I diagnosed the model further and noticed that it predicts the liked movies really well, as was expected but did not model the disliked movies well.

Maybe that says a little about my movie choices. In fact, what this says is that I tend to categorize the good movies correctly but I also sometimes categorize bad movies as good movies.

4. Model with AverageRating variable

Adding the original average rating variable instead of the high_rating_7p1 variable yielded a lower accuracy and AUC score of 0.564 and 0.538 respectively. This was expected since the latter variable is a feature engineered (categorized) version of the former for a more optimized prediction.

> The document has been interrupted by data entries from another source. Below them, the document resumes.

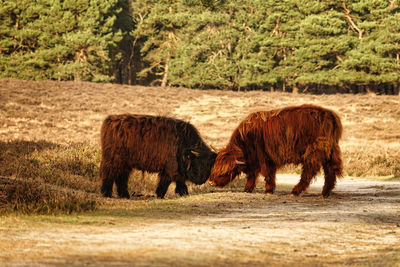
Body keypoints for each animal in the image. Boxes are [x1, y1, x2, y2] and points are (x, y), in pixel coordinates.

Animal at [208, 105, 342, 198]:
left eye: (224, 171)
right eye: (214, 167)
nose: (210, 182)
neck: (247, 139)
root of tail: (329, 114)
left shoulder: (264, 158)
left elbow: (267, 174)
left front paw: (268, 191)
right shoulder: (255, 161)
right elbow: (252, 176)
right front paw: (247, 190)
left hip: (313, 153)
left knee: (309, 172)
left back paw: (295, 192)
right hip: (330, 152)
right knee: (330, 171)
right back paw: (324, 193)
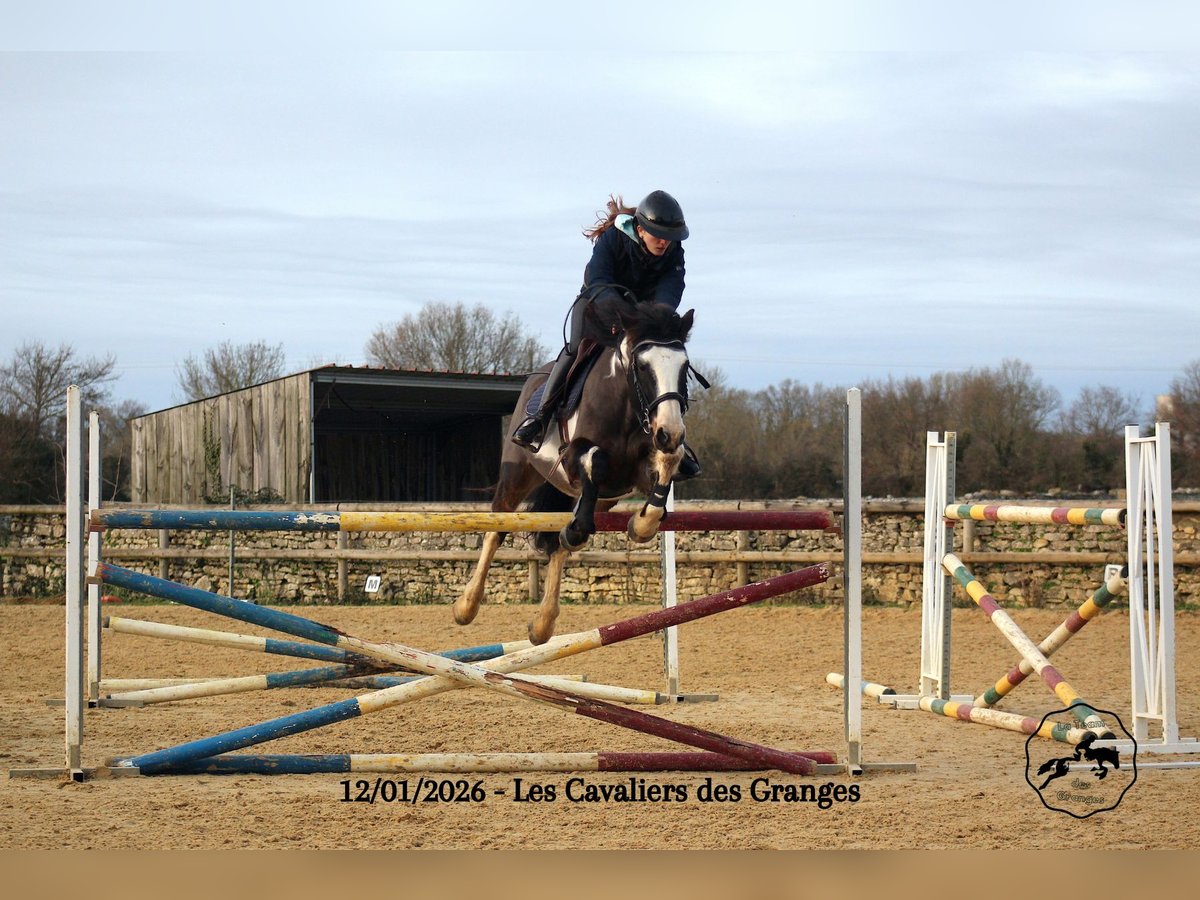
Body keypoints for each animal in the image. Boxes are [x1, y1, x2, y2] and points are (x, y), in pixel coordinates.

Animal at [455, 302, 698, 644]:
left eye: (684, 366)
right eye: (642, 366)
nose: (671, 432)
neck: (626, 406)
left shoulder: (637, 469)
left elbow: (666, 466)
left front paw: (641, 525)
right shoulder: (573, 455)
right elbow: (595, 460)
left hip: (599, 499)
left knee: (562, 540)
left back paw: (543, 623)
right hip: (517, 475)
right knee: (498, 526)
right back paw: (467, 605)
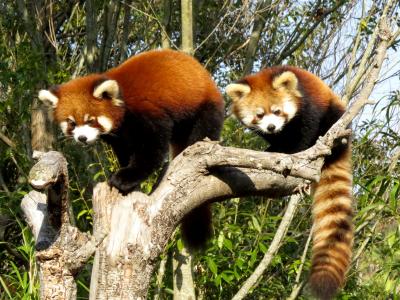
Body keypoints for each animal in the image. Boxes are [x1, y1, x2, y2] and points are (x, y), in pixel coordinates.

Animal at [39, 49, 227, 248]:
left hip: (204, 105)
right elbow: (125, 151)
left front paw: (126, 177)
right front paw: (126, 172)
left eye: (90, 121)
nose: (82, 138)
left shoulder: (149, 113)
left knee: (203, 129)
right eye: (72, 123)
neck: (122, 105)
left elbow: (151, 149)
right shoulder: (120, 136)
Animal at [227, 66, 352, 300]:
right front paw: (273, 149)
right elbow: (275, 140)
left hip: (336, 116)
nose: (271, 126)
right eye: (259, 115)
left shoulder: (309, 108)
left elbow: (306, 132)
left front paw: (296, 152)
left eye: (277, 111)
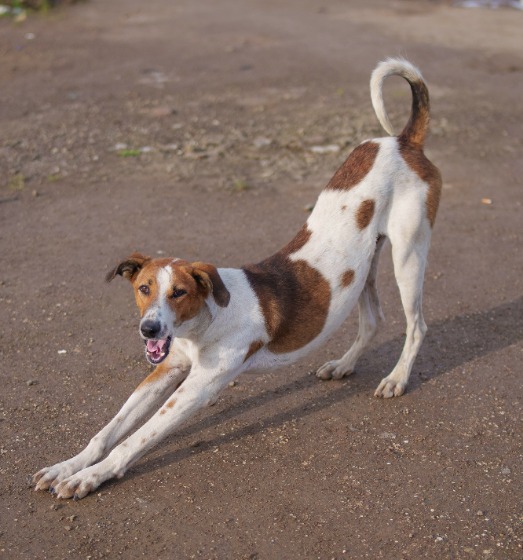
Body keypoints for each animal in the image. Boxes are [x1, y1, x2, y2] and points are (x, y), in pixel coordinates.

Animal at [32, 59, 442, 500]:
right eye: (144, 289)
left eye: (179, 292)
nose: (149, 329)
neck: (204, 323)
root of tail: (402, 141)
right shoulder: (166, 367)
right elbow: (108, 430)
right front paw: (67, 465)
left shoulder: (198, 387)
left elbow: (133, 440)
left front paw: (90, 476)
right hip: (366, 265)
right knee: (373, 320)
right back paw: (344, 365)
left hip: (408, 255)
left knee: (416, 325)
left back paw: (397, 379)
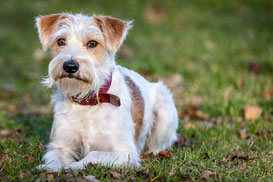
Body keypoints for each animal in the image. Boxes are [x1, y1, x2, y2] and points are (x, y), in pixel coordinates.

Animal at [35, 13, 177, 171]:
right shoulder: (60, 146)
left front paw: (72, 167)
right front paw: (50, 169)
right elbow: (55, 160)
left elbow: (93, 155)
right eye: (61, 41)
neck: (87, 101)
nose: (70, 66)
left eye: (92, 43)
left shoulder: (124, 153)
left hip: (164, 111)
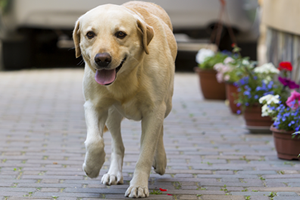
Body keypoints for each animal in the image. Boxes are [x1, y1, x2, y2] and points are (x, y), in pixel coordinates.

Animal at [72, 1, 176, 198]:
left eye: (120, 34)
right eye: (90, 34)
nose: (102, 59)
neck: (126, 77)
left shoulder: (154, 110)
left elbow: (145, 153)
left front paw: (138, 185)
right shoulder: (93, 105)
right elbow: (94, 141)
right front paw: (91, 167)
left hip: (166, 105)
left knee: (159, 131)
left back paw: (160, 159)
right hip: (112, 115)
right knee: (117, 145)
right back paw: (114, 173)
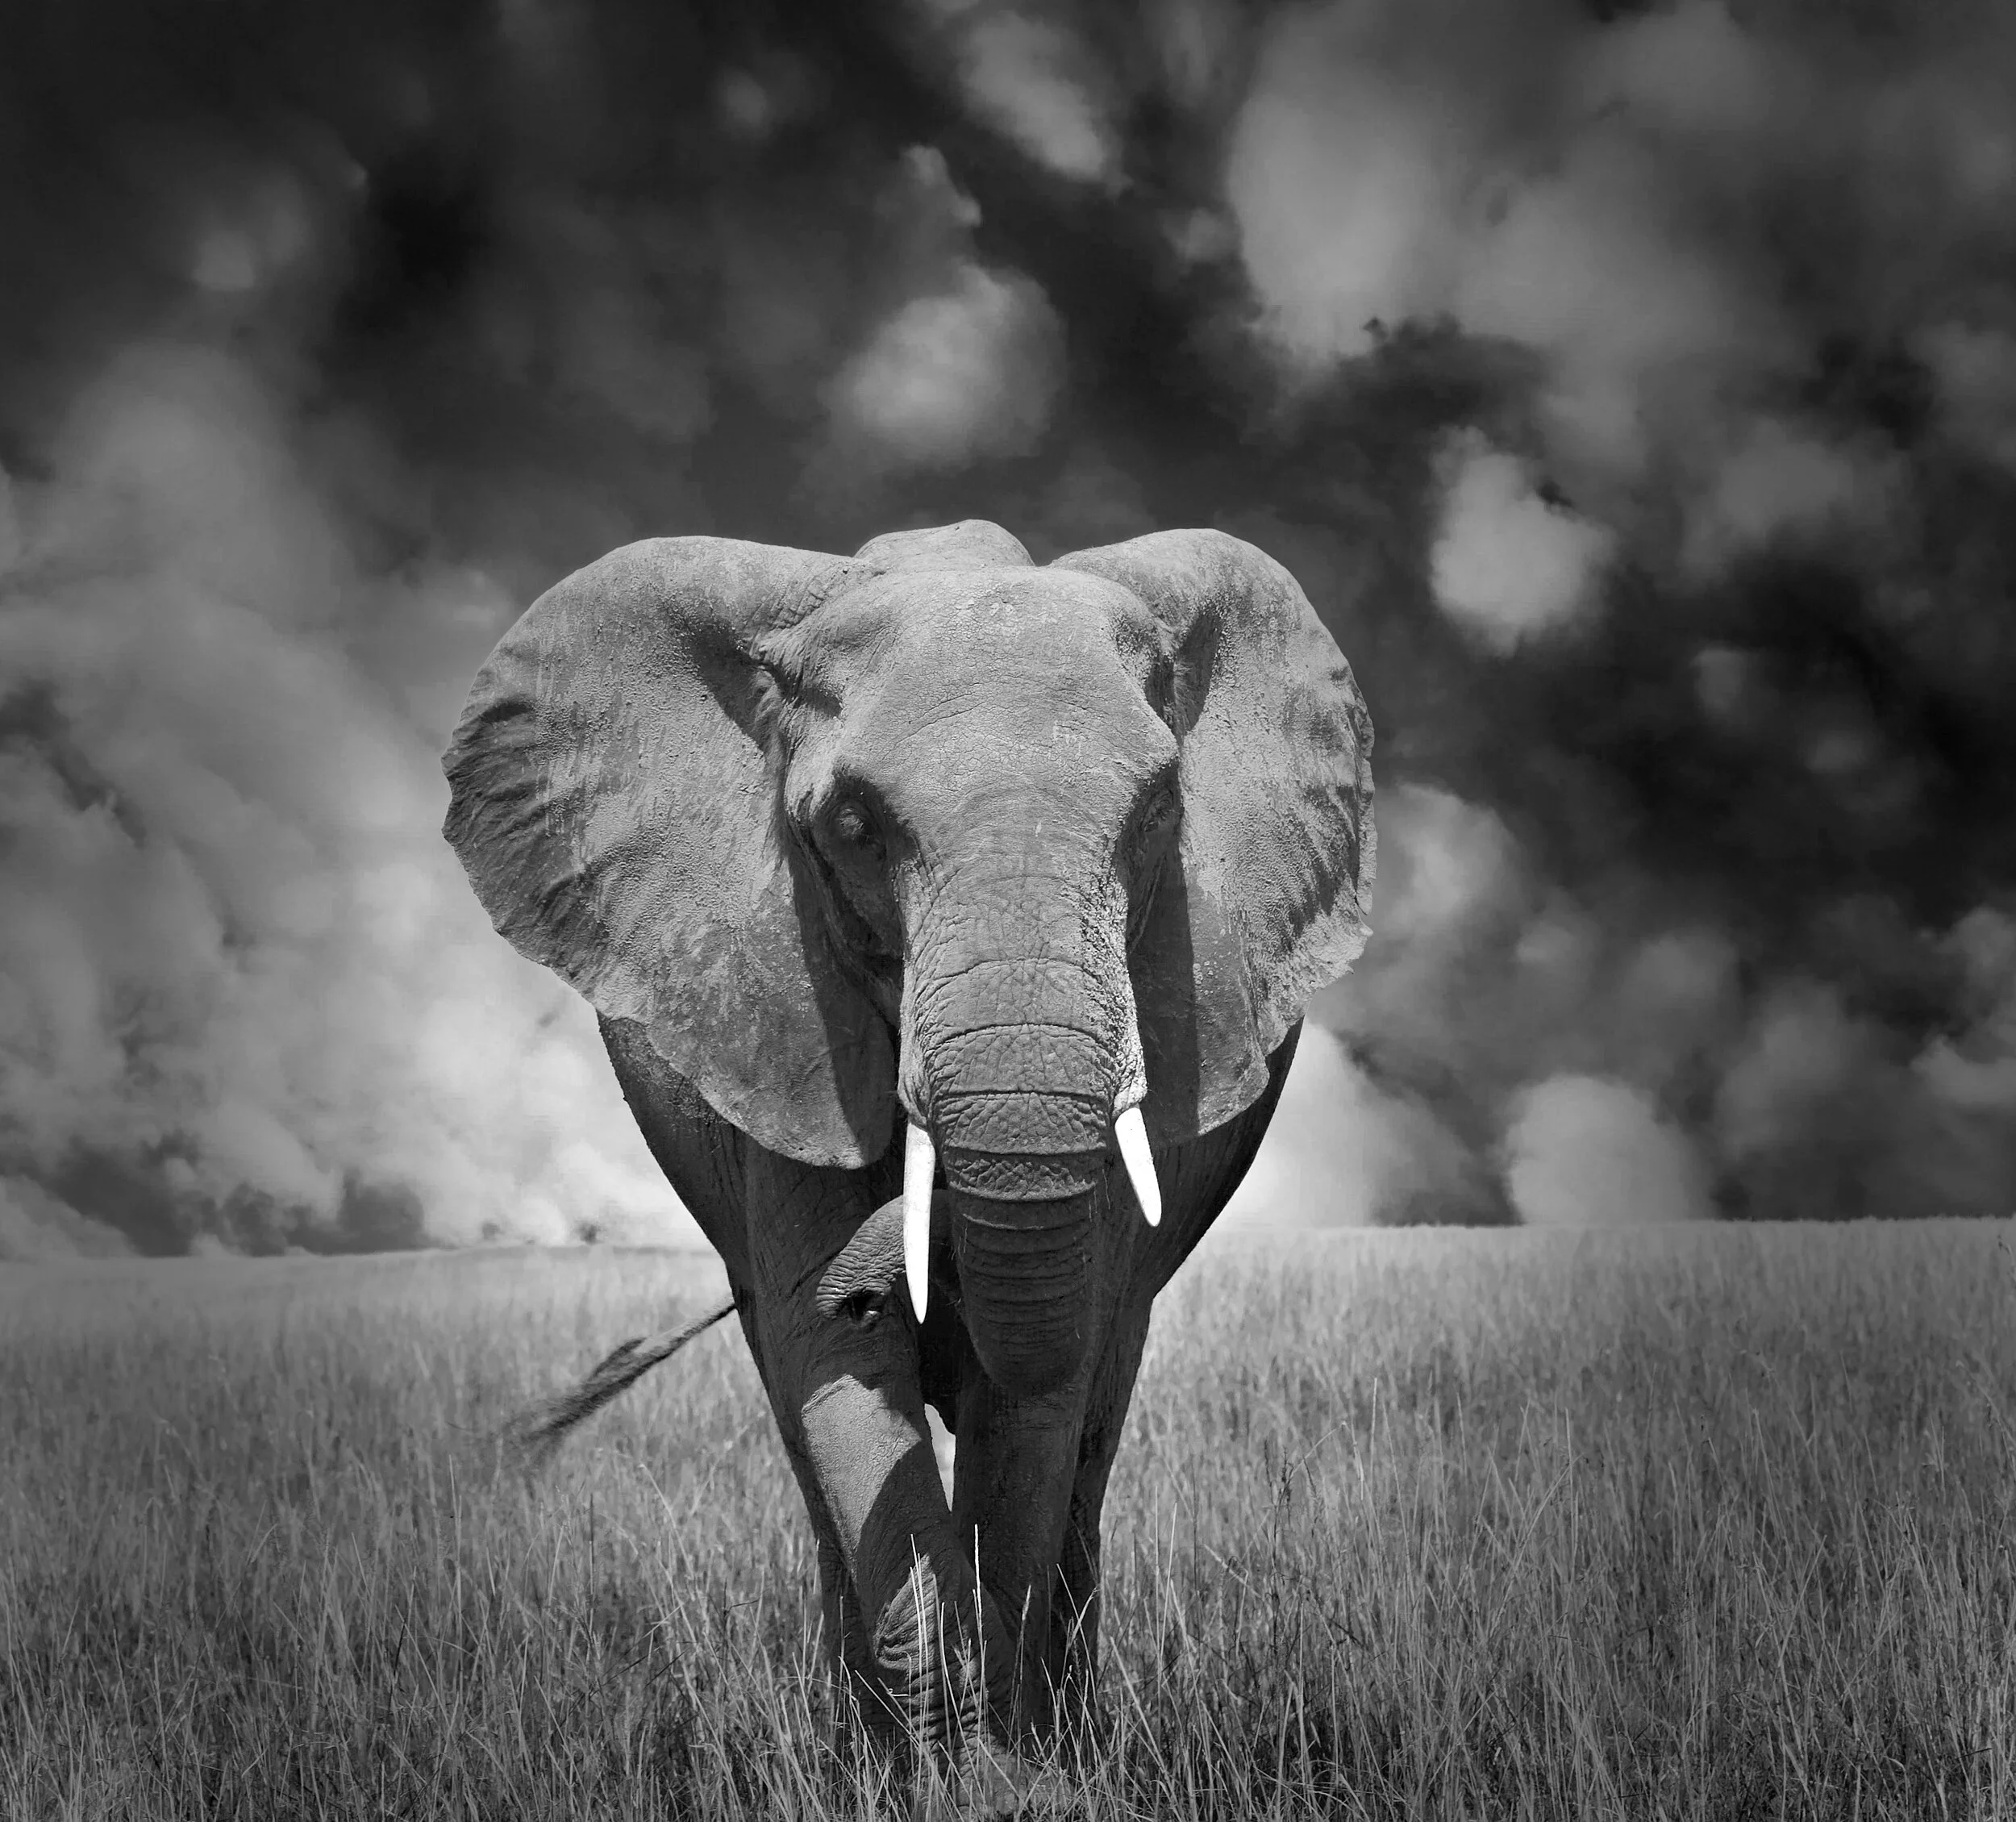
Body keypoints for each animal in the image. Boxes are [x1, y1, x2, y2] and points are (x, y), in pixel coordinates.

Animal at [442, 517, 1374, 1811]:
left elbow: (1035, 1388)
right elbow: (837, 1371)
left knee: (1091, 1427)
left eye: (1156, 815)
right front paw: (932, 1781)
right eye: (851, 827)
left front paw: (1018, 1775)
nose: (872, 1271)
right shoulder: (782, 1010)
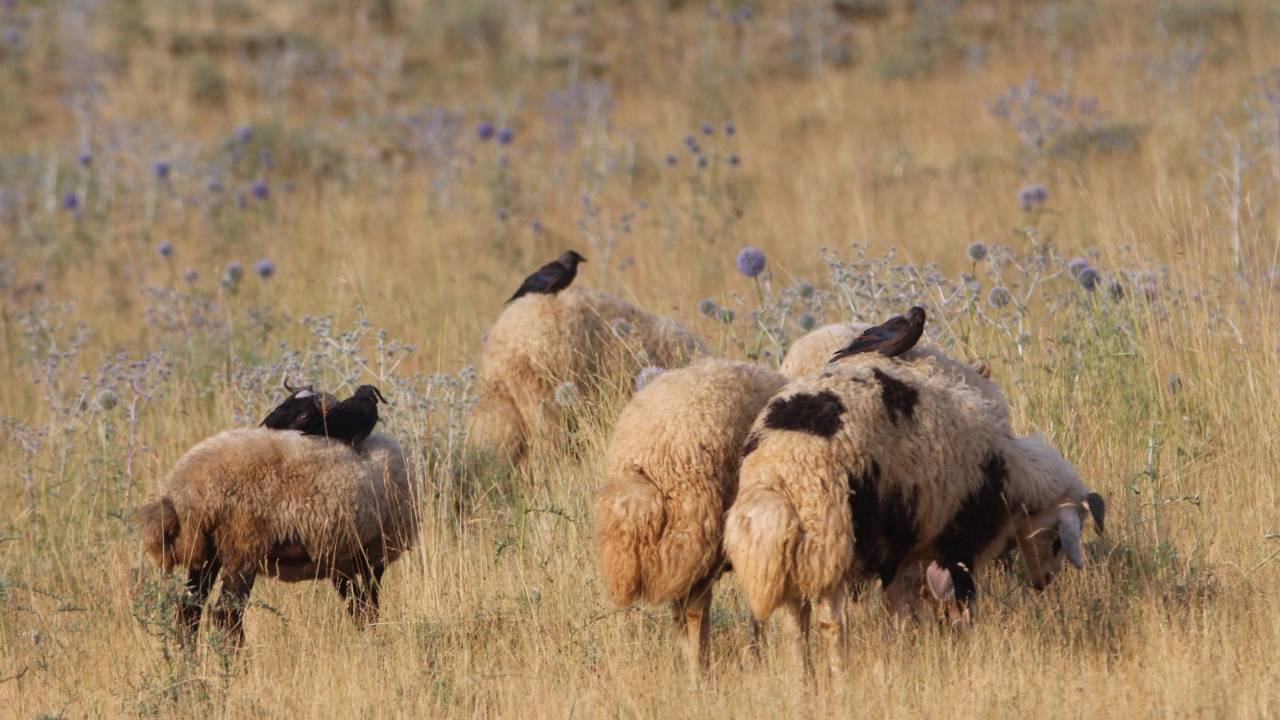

5. Optimization and final model

Using the grid search algorithm for optimization, I observed an improvement in ROC AUC from 0.57 to 0.65 but the accuracy remained the same from the baseline model. This is possibly due to us optimizing the model with respect to AUC.

6. Diagnosing the final model

The confusion matrix above confirmed that we were good at predicting true positives but poor at predicting true negatives.

For me, watching a good movie is important, so I would like to minimize false negatives. In order to do that, we would need to change the prediction threshold. However, that would decrease false negatives as well but will increase the true positives. At the same time, it would increase false positives. However, it’s okay for me to miss out on good movies. What I want to avoid is watching bad movies.

7. Grid search using accuracy as scoring metric

Interestingly, the best paramaters using accuracy as the scoring metric were the same as when roc_auc was the metric. Hence, we stuck with the previous model. Hence this didn’t improve the model further.

8. Predicting unseen movies

Using our the best model, I tried to predict the class for a few unseen movies. The average rating and number of votes for each of these movies are shown in the plot below.

The accuracy and ROC AUC scores came out to be 0.608 and 0.638 respectively. In comparison, the validation data for the model yielded 0.65 and 0.61 respectively. Based on this, the model predicts unseen data similar to if not better than the training data.